ACTIVITY:
The answer should reproduce every entry exactly and contain no images.

SOURCE RECORDS:

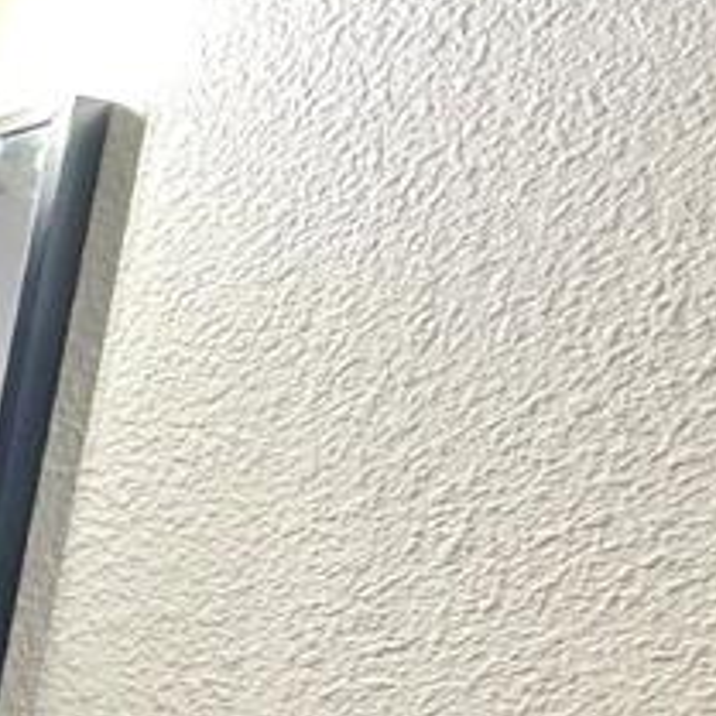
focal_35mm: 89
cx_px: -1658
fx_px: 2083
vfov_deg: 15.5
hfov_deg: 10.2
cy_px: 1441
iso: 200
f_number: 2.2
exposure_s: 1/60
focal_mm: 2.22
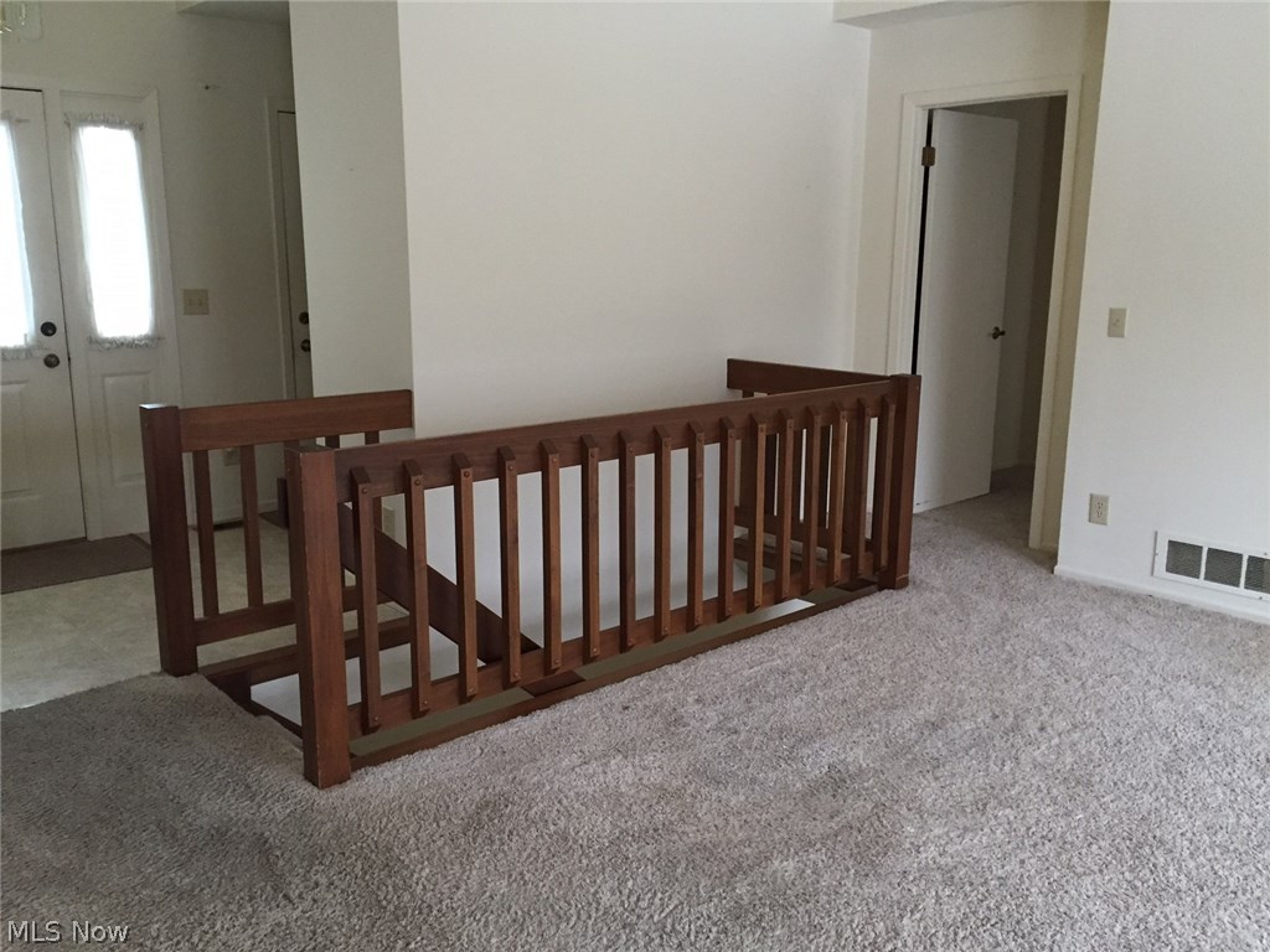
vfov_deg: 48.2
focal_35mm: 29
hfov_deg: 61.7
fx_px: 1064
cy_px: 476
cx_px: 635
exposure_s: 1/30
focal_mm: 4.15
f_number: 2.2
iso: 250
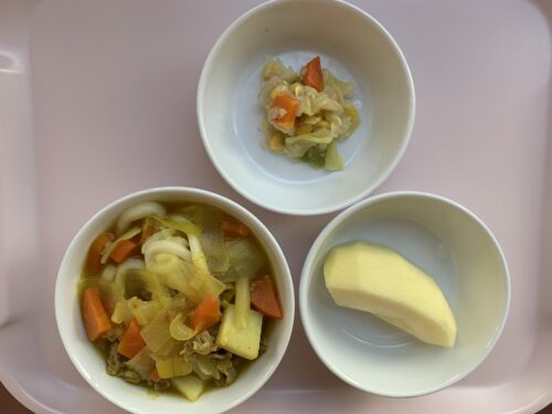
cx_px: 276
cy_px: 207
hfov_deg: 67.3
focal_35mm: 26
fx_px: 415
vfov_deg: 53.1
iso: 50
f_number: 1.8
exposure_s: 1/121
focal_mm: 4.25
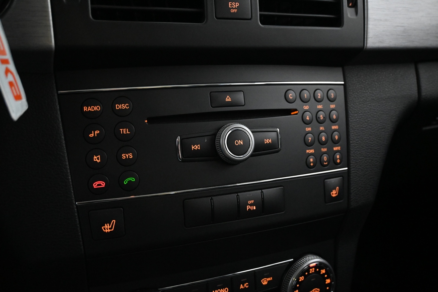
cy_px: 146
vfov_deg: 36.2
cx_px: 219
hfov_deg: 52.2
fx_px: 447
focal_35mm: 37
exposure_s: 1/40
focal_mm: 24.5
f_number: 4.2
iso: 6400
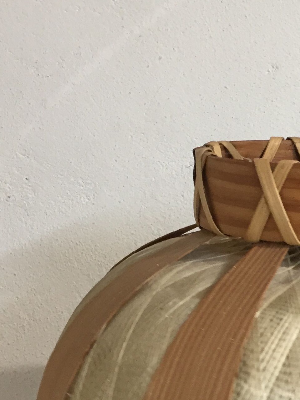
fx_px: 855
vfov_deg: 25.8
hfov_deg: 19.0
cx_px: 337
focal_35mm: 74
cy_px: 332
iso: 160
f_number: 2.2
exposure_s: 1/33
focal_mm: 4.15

ANSWER TO THE EXERCISE:
focal_35mm: 89
cx_px: -1658
fx_px: 2083
vfov_deg: 15.5
hfov_deg: 10.2
cy_px: 1441
iso: 200
f_number: 2.2
exposure_s: 1/60
focal_mm: 2.22
vfov_deg: 48.2
focal_35mm: 29
hfov_deg: 61.7
fx_px: 1064
cy_px: 476
cx_px: 635
exposure_s: 1/30
focal_mm: 4.15
f_number: 2.2
iso: 250
cx_px: 276
cy_px: 207
hfov_deg: 67.3
focal_35mm: 26
fx_px: 415
vfov_deg: 53.1
iso: 50
f_number: 1.8
exposure_s: 1/121
focal_mm: 4.25
cy_px: 146
vfov_deg: 36.2
cx_px: 219
hfov_deg: 52.2
fx_px: 447
focal_35mm: 37
exposure_s: 1/40
focal_mm: 24.5
f_number: 4.2
iso: 6400
fx_px: 855
vfov_deg: 25.8
hfov_deg: 19.0
cx_px: 337
focal_35mm: 74
cy_px: 332
iso: 160
f_number: 2.2
exposure_s: 1/33
focal_mm: 4.15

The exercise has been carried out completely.